In 2014 the World Health Organization (WHO) issued a statement in which it declared, “A post-antibiotic era, in which common infections and minor injuries can kill, far from being an apocalyptic fantasy, is instead a very real possibility for the 21st Century.” This pending doom is evident as there was a new strain of ‘super gonorrhea’ reported in late 2015 in the UK, which defied the norms of pharmacological treatment. The standard of care for gonorrhea is a dual therapy using the antibiotic combination of ceftriaxone and azithromycin, but the cases reported in the north of England were resistant to azithromycin, rendering current therapies ineffective in treating the infection. This is only one example of resistance in recent history and in the UK was the topic of much discussion. But as we know only too well, infections that up until recently could be treated fairly reliably with a first-line therapy often require multiple cracks of the whip with second or third line treatment in order to achieve a recovery.

Pharma companies are being actively encouraged to invest in new ways to develop antibiotics. Indeed it has been discussed on many occasions, the activity of sourcing these new drug candidates is sending many head scratching researchers to consider animals, vegetables and minerals as the ground breaking source of something new to blast the super-bugs.

Scientists at Bristol University in the UK have turned to the common woodland mushroom in their hunt for success and their work seems to have resulted in what is being considered as a major breakthrough in new antibiotic therapy.

The research group, which is led by Professor Gary Foster and supported by GSK, has undertaken work with the mushroom Clitopilus passeckerianus, isolating derivatives, which are looking very promising in the search for the Holy-antibiotic-Grail. The outcomes of the Bristol-based group have resulted in the isolation of derivatives of the antibiotic pleuromutilin from the fungus. Pleuromutilins are one of very few new groups of antibiotics that have been discovered over recent years and are showing lots of promise especially in certain groups of infections such as methicillin-resistance Staphylococcus aureus (MRSA) and extensively drug resistant tuberculosis (XTB), both of which are potentially killer infections, especially in the elderly and immune-compromised patient populations.

The only problem is that the feathery little mushroom is a basidiomycete fungi, and its metabolic properties render it resistant to strain improvements and fermentation techniques, which are required to modify it in order to be able to progress with drug development. In order to try and work around this, a collaboration with GSK was undertaken in the form of a gene identification program that has facilitated research in order to identify the genes that are involved in the production of the pleuromutulins from the C. passeckerianus fungi.

The gene-based research has resulted in the identification of a seven-gene cluster, which is responsible for creating pleuromutulin in the specific mushroom. The isolation of this gene cluster in itself is a groundbreaking step. However, the team of scientists has taken it one step further and has had success genetically modifying a different mushroom in order to enable it to produce pleuromutilin. The Aspergillus oryzae belongs to a completely separate group of mushrooms, ascomycetes. Using a reconstructed gene structure the more robust specimen has been genetically modified in order to enable it to produce pleuromutilin at a vastly improved rate—more than 200 times faster (2106%) than the basidomycete.

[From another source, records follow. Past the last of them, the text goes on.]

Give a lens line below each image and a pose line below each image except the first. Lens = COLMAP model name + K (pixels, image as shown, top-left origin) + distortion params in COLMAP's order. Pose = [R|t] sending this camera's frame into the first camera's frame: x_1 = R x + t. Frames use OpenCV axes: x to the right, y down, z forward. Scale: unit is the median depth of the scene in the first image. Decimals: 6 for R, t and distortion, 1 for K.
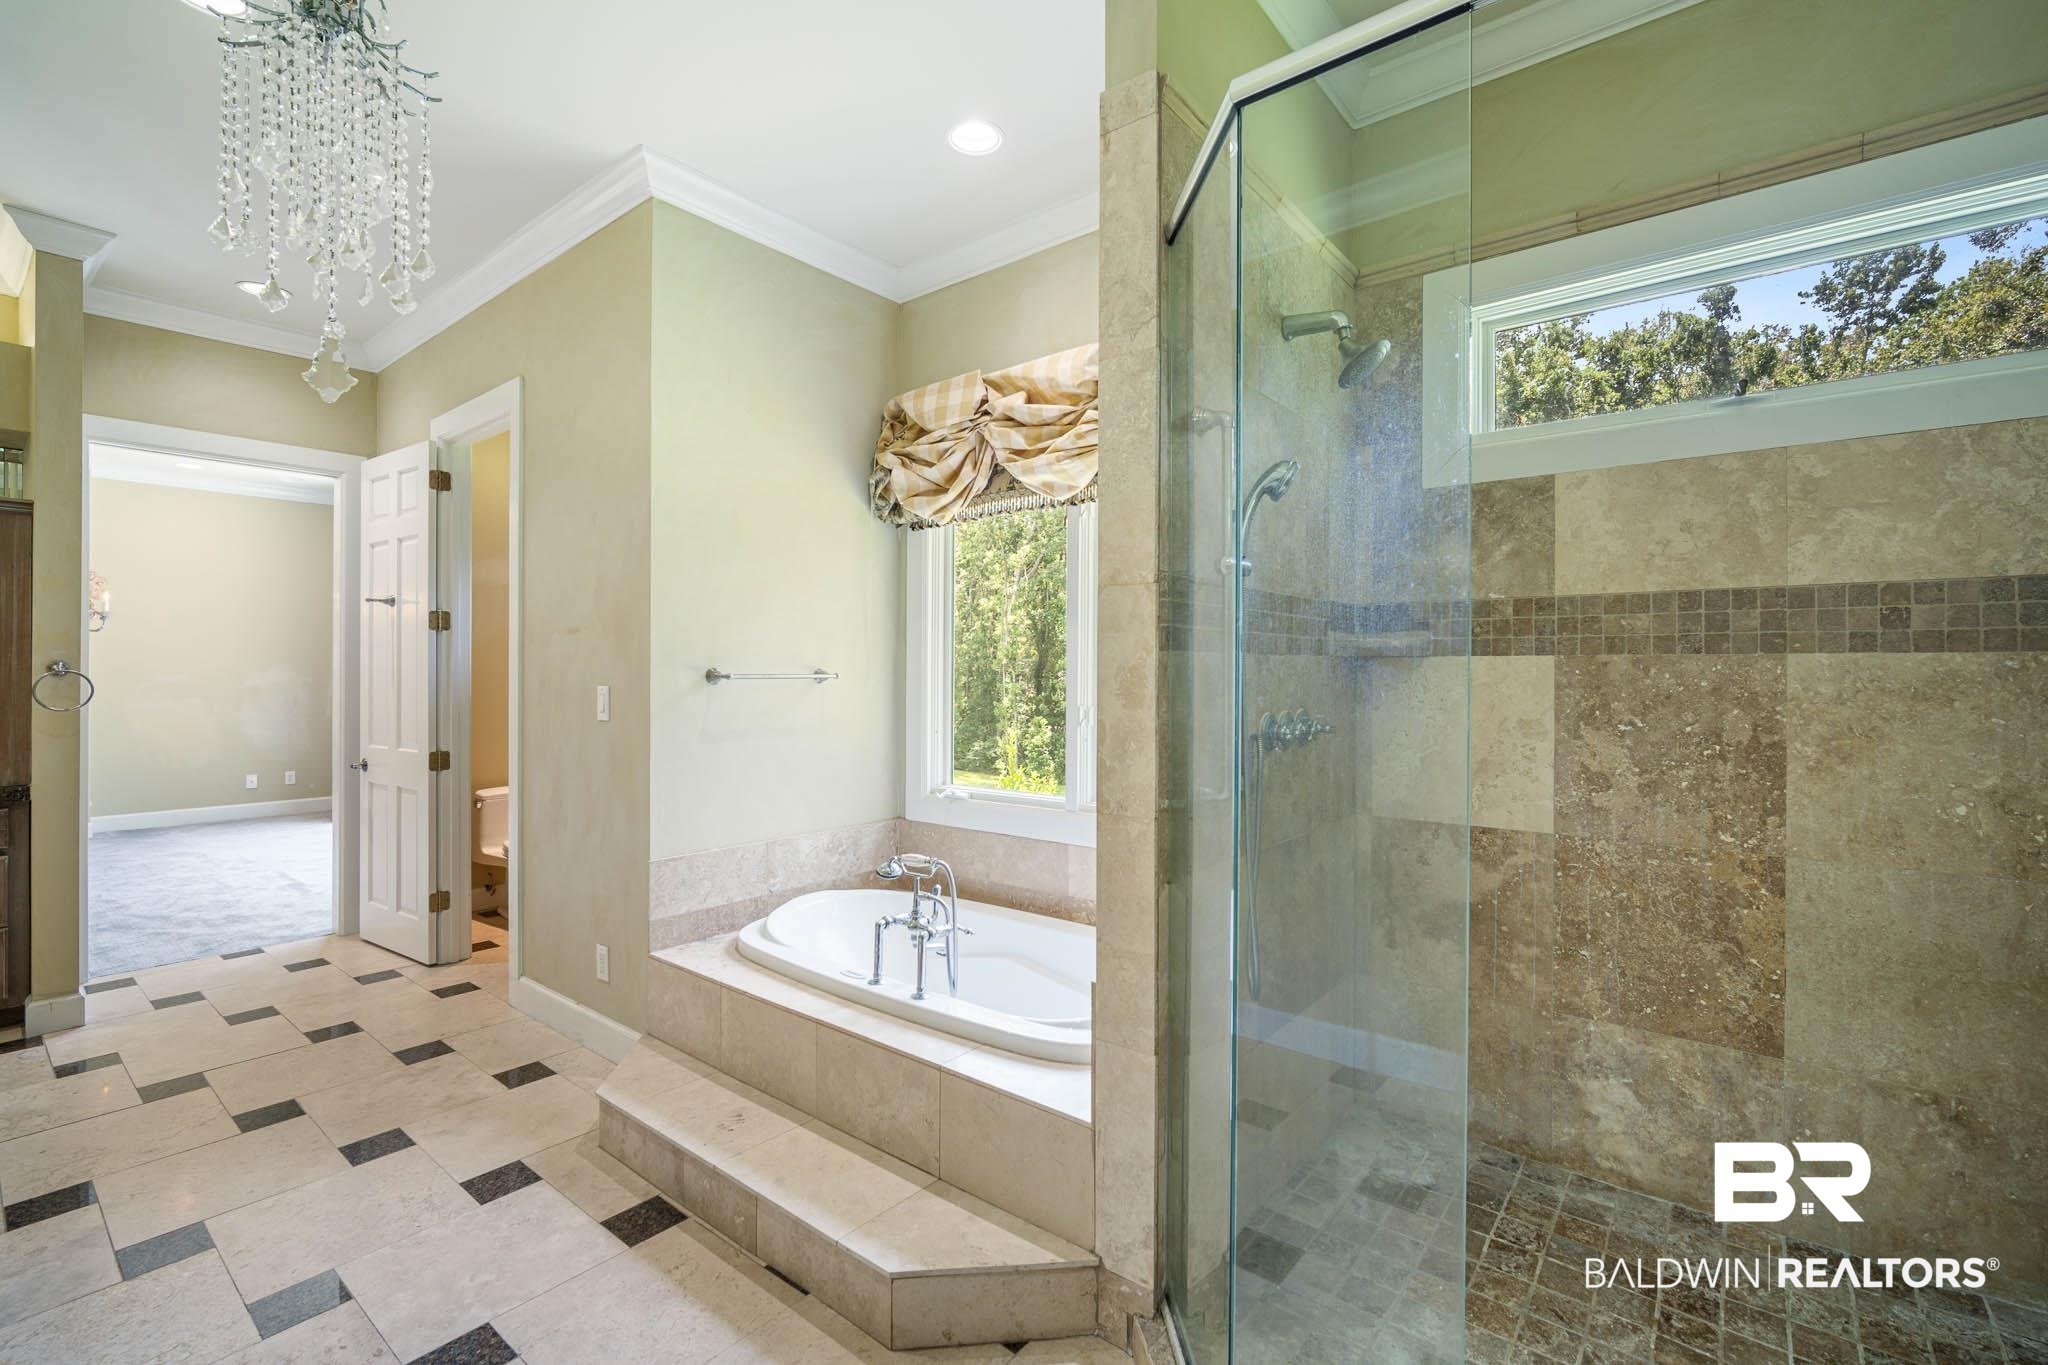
lens RADIAL K [[893.5, 0, 1031.0], [0, 893.5, 676.3], [0, 0, 1]] dist [-0.011783, 0.001043]
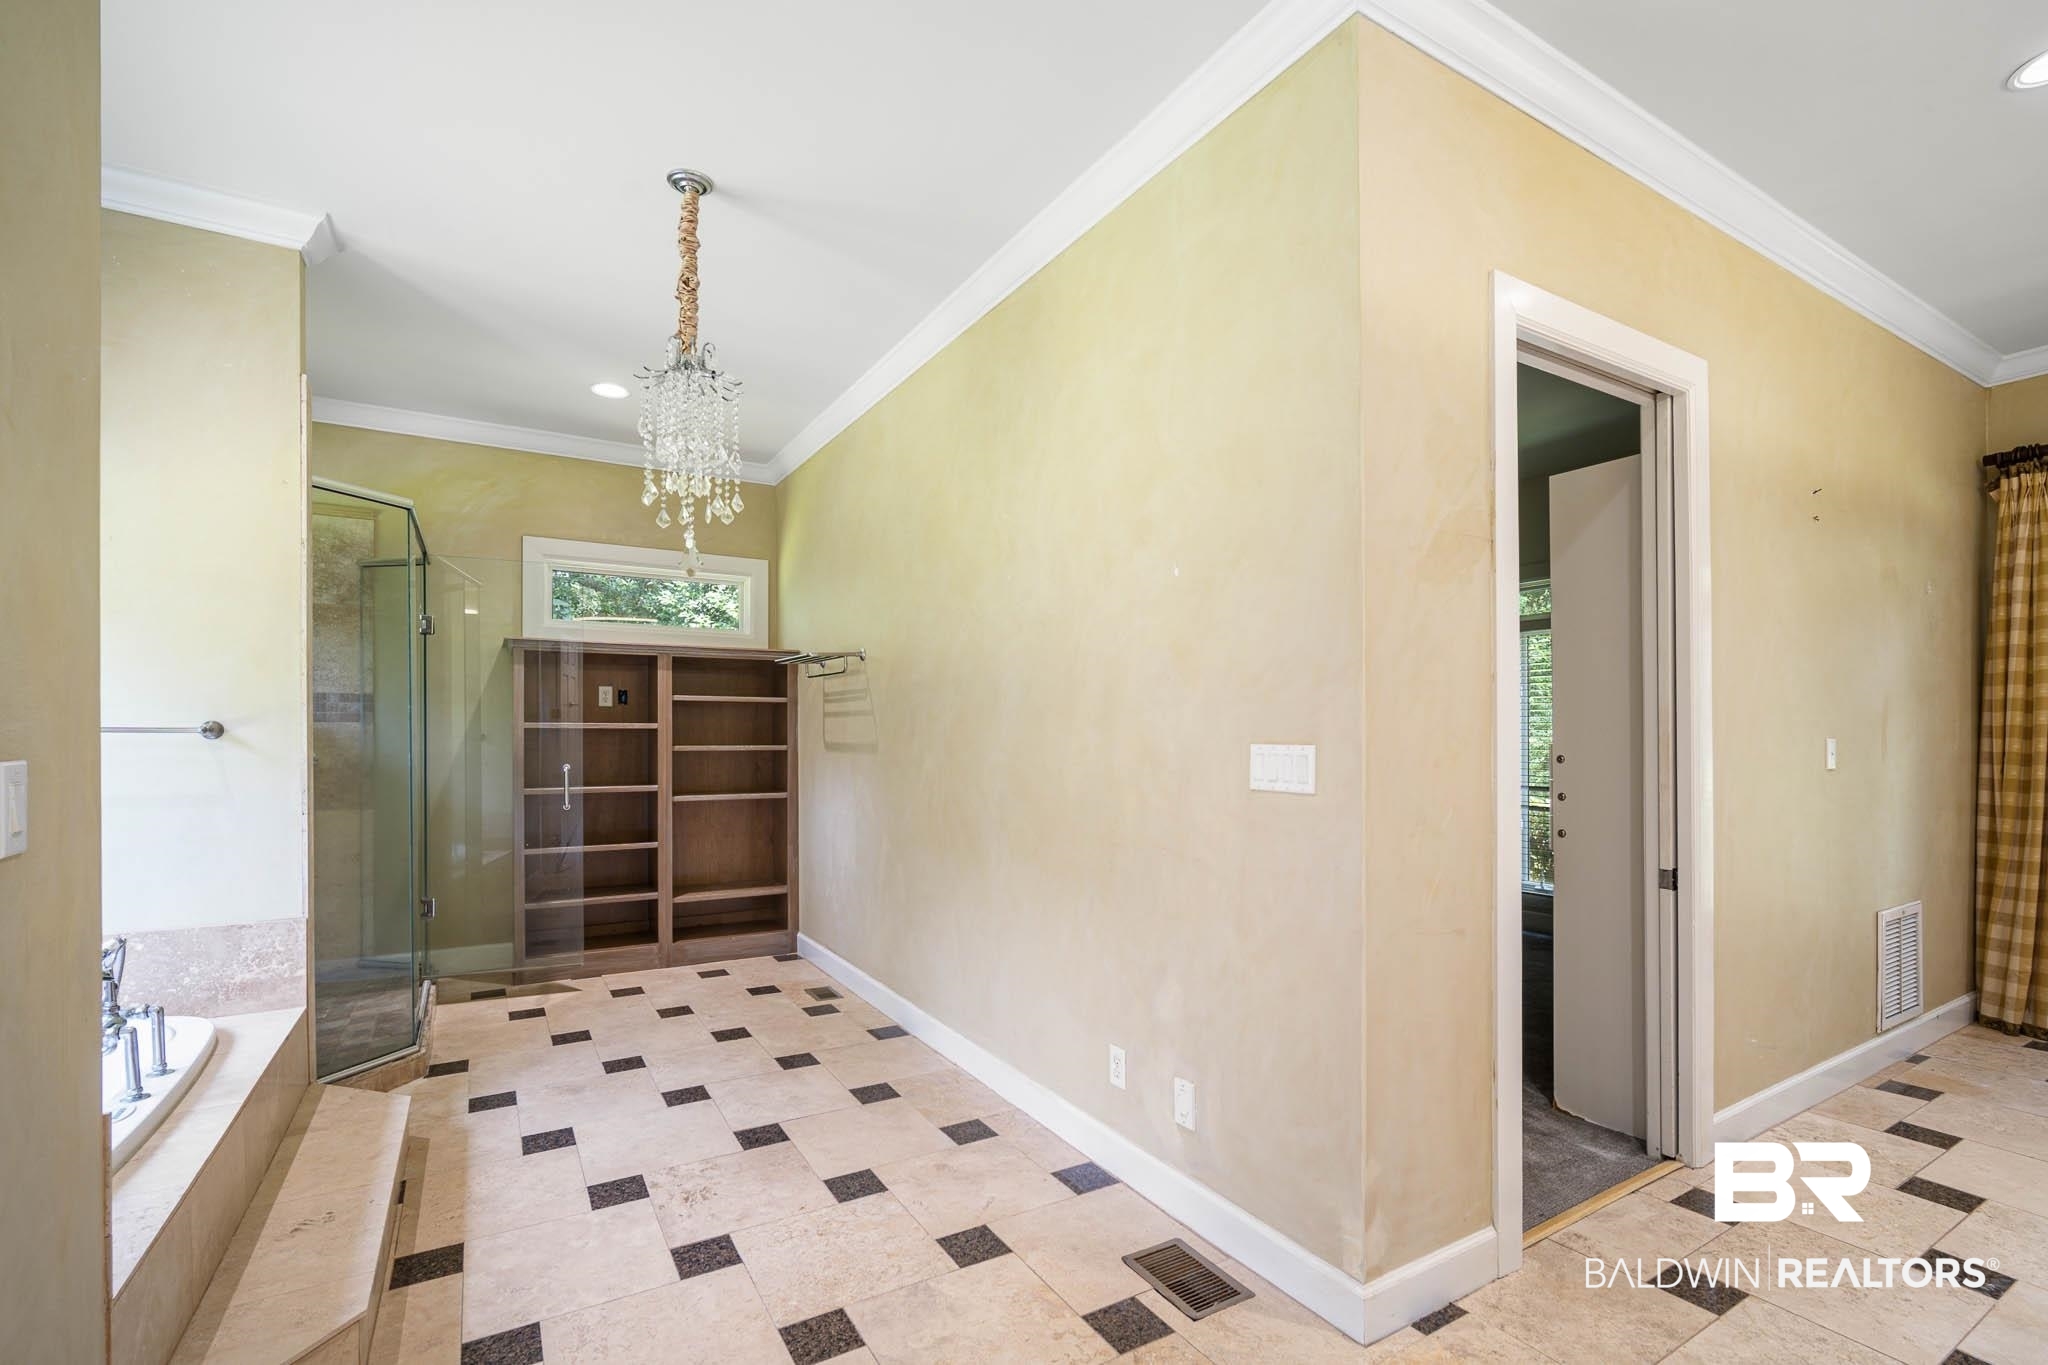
lens RADIAL K [[893.5, 0, 1027.5], [0, 893.5, 731.4], [0, 0, 1]] dist [-0.011783, 0.001043]
pose [[-0.935063, -0.006165, 0.354428, -1.388237], [-0.005019, 0.999979, 0.004152, -0.009585], [-0.354446, 0.002104, -0.935074, 1.648255]]
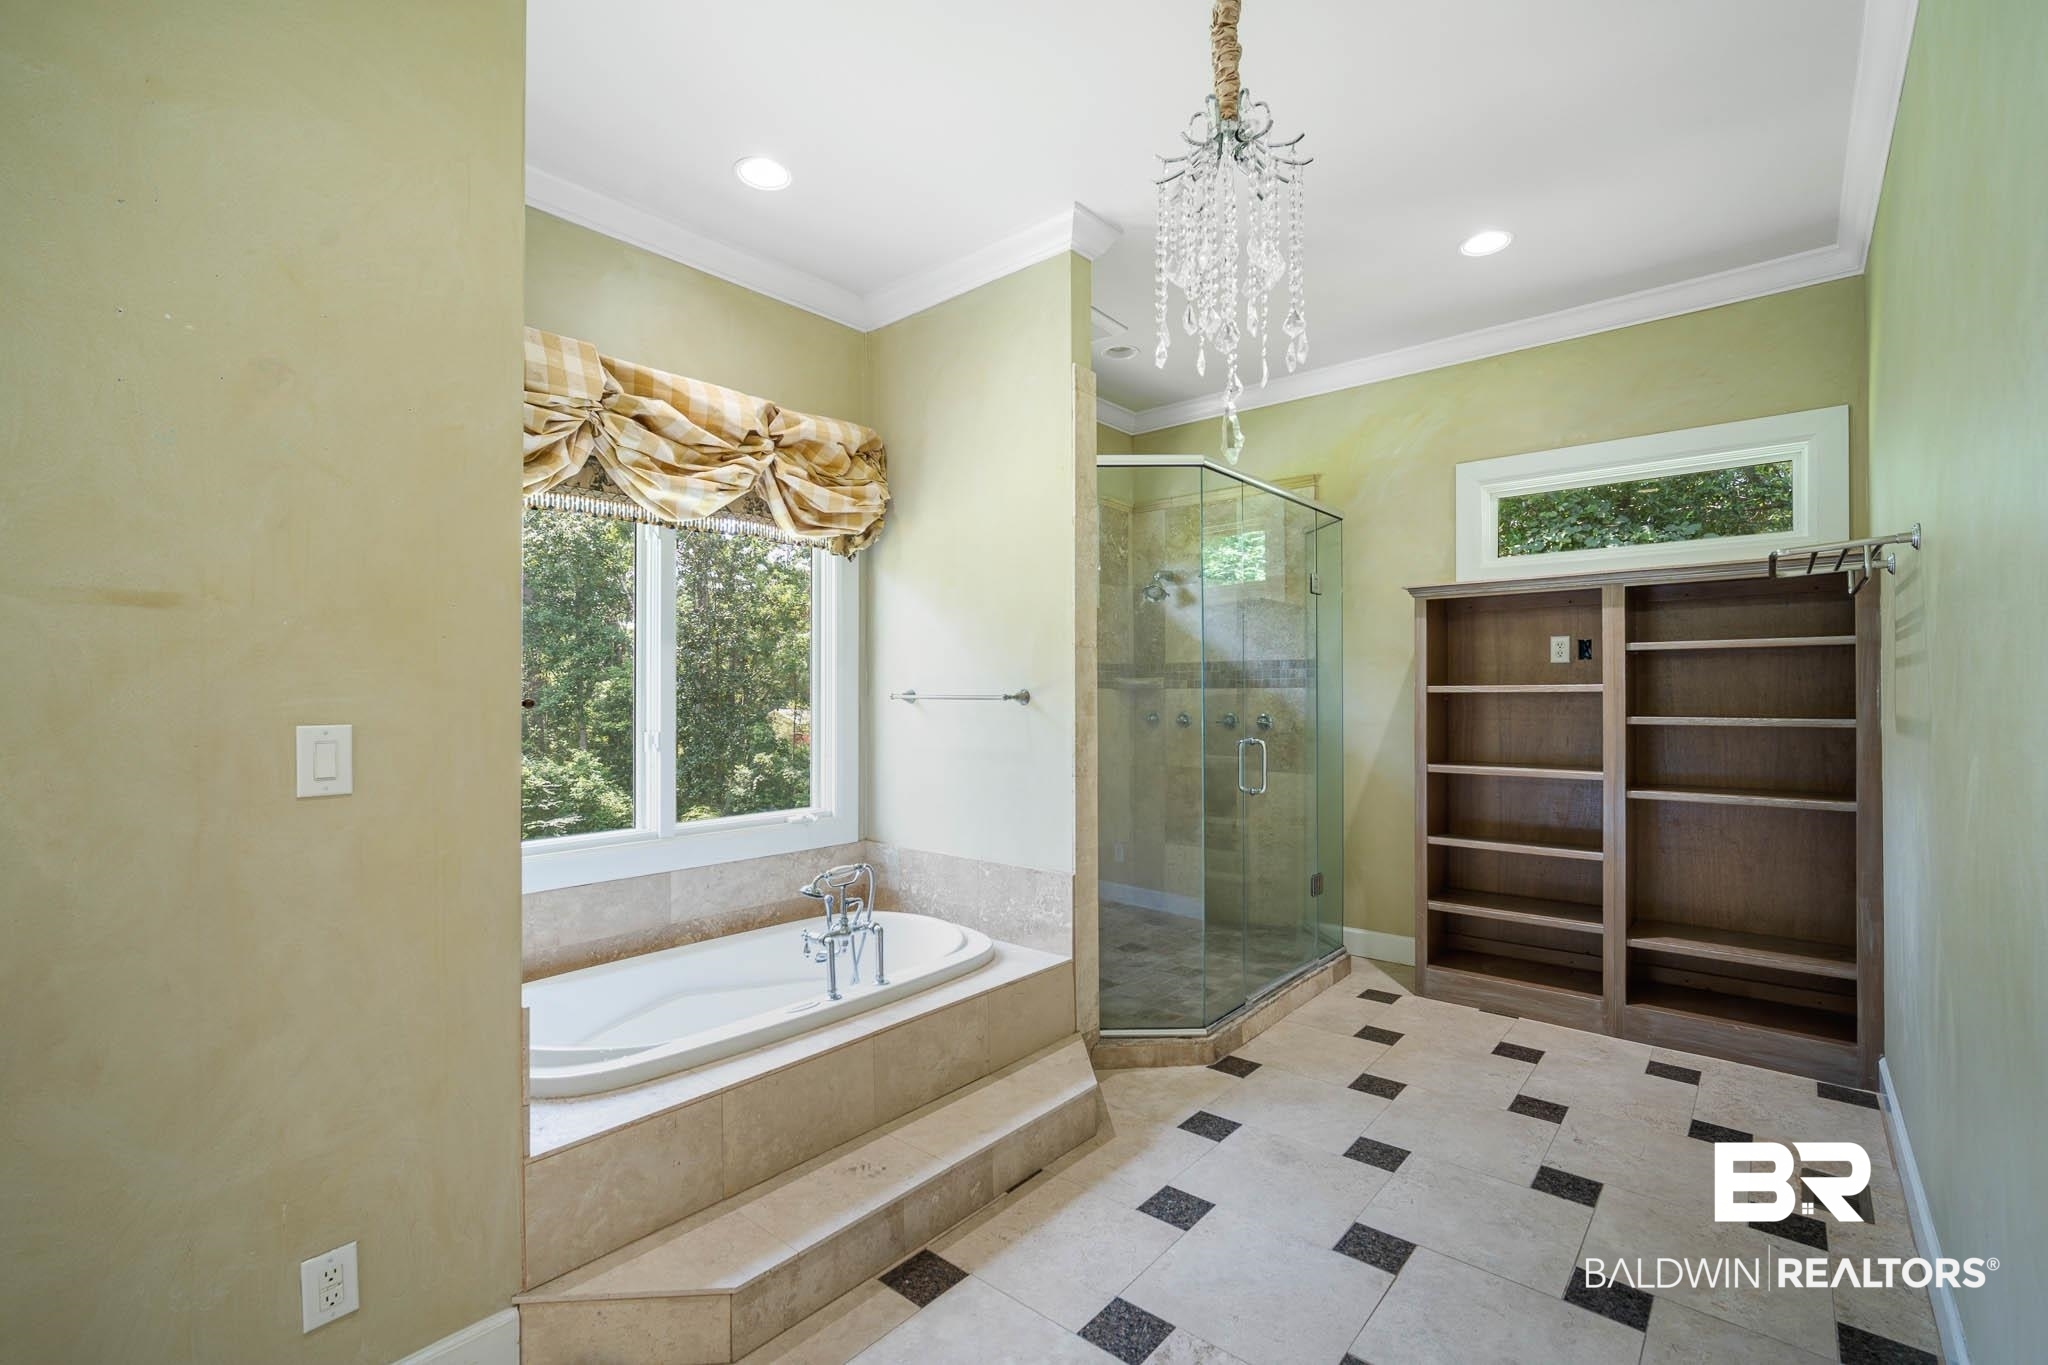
lens RADIAL K [[893.5, 0, 1028.2], [0, 893.5, 691.8], [0, 0, 1]] dist [-0.011783, 0.001043]
pose [[0.038201, -0.001272, 0.999269, -1.329825], [0.006839, 0.999976, 0.001011, -0.011066], [-0.999247, 0.006796, 0.038209, 0.818201]]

The impact of the research, which was published in Nature (May 2016), is two-fold, aside from the fact that an increase in production rate of such an extent means there’s a greater quantity of the antibiotic made. What is probably more impactful is the successful transposition of a chemical production mechanism into an environment where previously no synthesis was possible.

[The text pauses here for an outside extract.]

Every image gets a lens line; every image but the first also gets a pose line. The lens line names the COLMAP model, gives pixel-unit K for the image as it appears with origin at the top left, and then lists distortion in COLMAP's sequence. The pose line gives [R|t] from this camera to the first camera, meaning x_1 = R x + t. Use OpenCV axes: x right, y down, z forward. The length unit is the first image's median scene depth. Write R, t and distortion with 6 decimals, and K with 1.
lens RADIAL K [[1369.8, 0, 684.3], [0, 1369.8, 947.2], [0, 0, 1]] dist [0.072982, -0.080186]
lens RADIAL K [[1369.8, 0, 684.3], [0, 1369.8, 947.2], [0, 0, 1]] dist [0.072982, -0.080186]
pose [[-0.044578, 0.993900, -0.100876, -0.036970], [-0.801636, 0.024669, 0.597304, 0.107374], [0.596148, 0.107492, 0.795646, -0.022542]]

Mushrooms are a great source of interest in antibiotic development and over the past years many different specimens have been cast aside, even with interesting molecules associated with them, simply because of lack of ability to develop and modify derivatives. The success of the Bristol group in being able create the genetic expression of a basidiomycete in an ascomycete could open up a whole new opportunity of researching previously overlooked fungi.

There is currently one semisynthetic pleuromutilin, retapamulin available on the market and the potential to now expand and employ the reported gene expression technique and develop further new antibiotics from new derivatives must be like a treasure trove waiting to be opened by the drug discovery gurus.

If the improved productions rates can be carried forward as well, there may be hope of avoiding the apocalyptic demise of treatment options forever increasing drug-resistant infections. Whoever thought that foraging could be so productive?